> _SOURCE PASSAGE_
The ''Madonna Litta'' is a late 15th-century painting, traditionally attributed to Leonardo da Vinci, in the Hermitage Museum, Saint Petersburg. It depicts the Virgin Mary breastfeeding the Christ child, a devotional subject known as the ''Madonna lactans''. The figures are set in a dark interior with two arched openings, as in Leonardo's earlier ''Madonna of the Carnation'', and a mountainous landscape in aerial perspective can be seen beyond. In his left hand Christ holds a goldfinch, which is symbolic of his future Passion.
Scholarly opinion is divided on the work's attribution, with some believing it to be the work of a pupil of Leonardo such as Giovanni Antonio Boltraffio or Marco d'Oggiono; the Hermitage Museum, however, considers the painting to be an autograph work by Leonardo. The painting takes its name from the House of Litta, a Milanese noble family in whose collection it was for much of the nineteenth century.
==History==
The ''Madonna Litta'' might be one of the paintings of the Madonna and Child recorded in Leonardo's studio before or during his first Milanese period (1481–3 to 1499). On a drawing in the Uffizi Leonardo noted that he had begun “two Virgin Maries” in late 1478 and an inventory of his studio written in 1482 (part of the Codex Atlanticus) again mentions two paintings of “Our Lady”. The second of these is, according to different interpretations, either noted as being “almost finished, in profile” or “finished, almost in profile”. The Virgin's head in the ''Madonna Litta'' could be described either way, and it has therefore been argued that the painting was begun in Leonardo's first Florentine period and left unfinished until it was later worked up by a pupil in Milan. Scientific analysis of the painting has, however, suggested that it was produced by only one artist.

> _RECORD LIST_
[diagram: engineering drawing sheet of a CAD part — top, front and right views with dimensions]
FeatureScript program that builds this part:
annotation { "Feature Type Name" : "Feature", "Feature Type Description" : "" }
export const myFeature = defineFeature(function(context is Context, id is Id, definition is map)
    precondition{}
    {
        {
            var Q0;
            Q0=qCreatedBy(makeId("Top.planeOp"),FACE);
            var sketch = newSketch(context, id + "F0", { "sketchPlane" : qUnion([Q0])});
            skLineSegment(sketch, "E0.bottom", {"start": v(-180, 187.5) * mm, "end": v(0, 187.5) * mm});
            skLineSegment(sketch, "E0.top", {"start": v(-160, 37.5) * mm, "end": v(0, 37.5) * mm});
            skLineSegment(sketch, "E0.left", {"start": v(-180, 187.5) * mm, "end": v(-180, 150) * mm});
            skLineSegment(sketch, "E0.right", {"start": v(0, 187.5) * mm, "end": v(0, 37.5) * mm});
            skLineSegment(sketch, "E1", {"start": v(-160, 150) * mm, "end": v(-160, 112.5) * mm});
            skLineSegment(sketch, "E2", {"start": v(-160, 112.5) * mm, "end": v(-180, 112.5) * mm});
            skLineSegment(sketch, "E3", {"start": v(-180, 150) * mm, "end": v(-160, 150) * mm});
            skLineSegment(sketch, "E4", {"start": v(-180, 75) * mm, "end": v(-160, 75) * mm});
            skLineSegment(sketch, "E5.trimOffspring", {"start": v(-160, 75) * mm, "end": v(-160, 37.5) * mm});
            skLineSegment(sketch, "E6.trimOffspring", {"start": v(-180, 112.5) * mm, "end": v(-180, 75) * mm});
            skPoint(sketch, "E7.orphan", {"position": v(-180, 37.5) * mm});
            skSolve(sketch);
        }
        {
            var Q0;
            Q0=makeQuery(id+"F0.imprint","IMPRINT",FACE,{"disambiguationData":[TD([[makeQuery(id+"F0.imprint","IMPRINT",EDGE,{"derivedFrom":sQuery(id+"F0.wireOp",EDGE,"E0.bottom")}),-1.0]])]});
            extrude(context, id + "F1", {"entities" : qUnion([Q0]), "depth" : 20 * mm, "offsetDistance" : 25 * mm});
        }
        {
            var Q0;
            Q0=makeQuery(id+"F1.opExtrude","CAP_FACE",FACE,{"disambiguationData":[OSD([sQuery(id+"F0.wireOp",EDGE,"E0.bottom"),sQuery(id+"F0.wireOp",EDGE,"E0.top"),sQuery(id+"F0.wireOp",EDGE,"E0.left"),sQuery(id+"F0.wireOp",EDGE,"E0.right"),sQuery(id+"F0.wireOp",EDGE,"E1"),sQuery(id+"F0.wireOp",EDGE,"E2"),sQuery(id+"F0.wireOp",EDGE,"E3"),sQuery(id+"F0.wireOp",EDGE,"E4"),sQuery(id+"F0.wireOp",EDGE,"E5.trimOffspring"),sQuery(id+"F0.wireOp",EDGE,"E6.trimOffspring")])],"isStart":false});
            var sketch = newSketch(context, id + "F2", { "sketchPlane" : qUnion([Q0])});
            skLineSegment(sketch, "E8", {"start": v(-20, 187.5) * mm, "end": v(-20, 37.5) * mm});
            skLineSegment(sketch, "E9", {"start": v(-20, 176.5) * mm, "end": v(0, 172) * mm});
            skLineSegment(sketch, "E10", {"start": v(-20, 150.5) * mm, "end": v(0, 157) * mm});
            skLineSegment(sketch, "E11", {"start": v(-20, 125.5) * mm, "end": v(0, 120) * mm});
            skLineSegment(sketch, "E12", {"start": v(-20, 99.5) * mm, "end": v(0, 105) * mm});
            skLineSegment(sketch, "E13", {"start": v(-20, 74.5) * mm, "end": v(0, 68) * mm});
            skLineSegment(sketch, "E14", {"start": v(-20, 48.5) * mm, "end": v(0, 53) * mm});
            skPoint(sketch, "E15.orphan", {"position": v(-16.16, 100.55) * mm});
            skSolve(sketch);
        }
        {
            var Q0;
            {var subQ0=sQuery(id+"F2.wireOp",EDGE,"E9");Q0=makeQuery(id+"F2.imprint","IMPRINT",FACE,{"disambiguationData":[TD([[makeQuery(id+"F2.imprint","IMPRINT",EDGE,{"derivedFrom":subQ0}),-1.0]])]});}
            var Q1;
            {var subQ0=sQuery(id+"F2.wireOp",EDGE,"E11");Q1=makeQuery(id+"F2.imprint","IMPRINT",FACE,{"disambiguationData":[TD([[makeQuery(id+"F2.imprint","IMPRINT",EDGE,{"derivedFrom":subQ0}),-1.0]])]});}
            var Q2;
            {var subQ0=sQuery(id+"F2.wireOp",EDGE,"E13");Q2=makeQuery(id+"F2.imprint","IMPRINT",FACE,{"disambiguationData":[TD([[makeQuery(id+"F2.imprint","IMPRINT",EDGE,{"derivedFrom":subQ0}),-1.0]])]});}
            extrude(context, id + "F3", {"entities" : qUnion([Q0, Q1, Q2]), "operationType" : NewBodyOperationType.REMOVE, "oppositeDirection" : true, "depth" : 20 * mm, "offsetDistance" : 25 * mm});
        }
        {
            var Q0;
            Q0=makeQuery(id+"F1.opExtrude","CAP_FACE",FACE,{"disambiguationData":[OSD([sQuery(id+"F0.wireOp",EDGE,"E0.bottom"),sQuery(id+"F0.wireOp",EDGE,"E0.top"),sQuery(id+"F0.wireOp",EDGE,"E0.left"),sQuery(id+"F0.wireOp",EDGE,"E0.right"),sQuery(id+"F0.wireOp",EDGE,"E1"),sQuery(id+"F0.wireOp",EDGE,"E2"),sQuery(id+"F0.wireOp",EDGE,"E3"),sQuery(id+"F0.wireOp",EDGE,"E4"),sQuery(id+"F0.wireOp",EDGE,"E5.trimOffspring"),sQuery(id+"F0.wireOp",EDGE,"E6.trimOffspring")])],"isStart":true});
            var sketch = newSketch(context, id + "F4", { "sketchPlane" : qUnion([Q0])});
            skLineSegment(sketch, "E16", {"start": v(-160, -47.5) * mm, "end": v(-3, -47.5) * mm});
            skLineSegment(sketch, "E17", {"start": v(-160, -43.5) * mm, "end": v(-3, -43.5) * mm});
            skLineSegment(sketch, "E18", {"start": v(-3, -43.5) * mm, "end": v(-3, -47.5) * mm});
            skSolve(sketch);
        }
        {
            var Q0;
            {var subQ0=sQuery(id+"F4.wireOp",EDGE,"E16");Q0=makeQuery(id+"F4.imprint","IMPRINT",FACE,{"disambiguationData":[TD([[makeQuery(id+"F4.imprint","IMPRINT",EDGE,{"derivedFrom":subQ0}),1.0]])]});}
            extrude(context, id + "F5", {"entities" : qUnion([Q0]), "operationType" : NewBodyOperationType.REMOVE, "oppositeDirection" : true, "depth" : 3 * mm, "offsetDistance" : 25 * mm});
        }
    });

> _TO-DO LIST_
(A) Name every artist identified by name in the passage on the Madonna Litta.
(B) According to the passage on the Madonna Litta, where does the painting get its name?
(C) Reproduce the passage on the Madonna Litta from "The ''Madonna Litta'' is" up to and including "his future Passion.".
Answer using only the passage on the Madonna Litta, not the records.

> _TASK-BY-TASK RESULTS_
(A) Leonardo da Vinci, Giovanni Antonio Boltraffio, Marco d'Oggiono

(B) It is named after the House of Litta, a Milanese noble family that held it in its collection for much of the nineteenth century.

(C)
The ''Madonna Litta'' is a late 15th-century painting, traditionally attributed to Leonardo da Vinci, in the Hermitage Museum, Saint Petersburg. It depicts the Virgin Mary breastfeeding the Christ child, a devotional subject known as the ''Madonna lactans''. The figures are set in a dark interior with two arched openings, as in Leonardo's earlier ''Madonna of the Carnation'', and a mountainous landscape in aerial perspective can be seen beyond. In his left hand Christ holds a goldfinch, which is symbolic of his future Passion.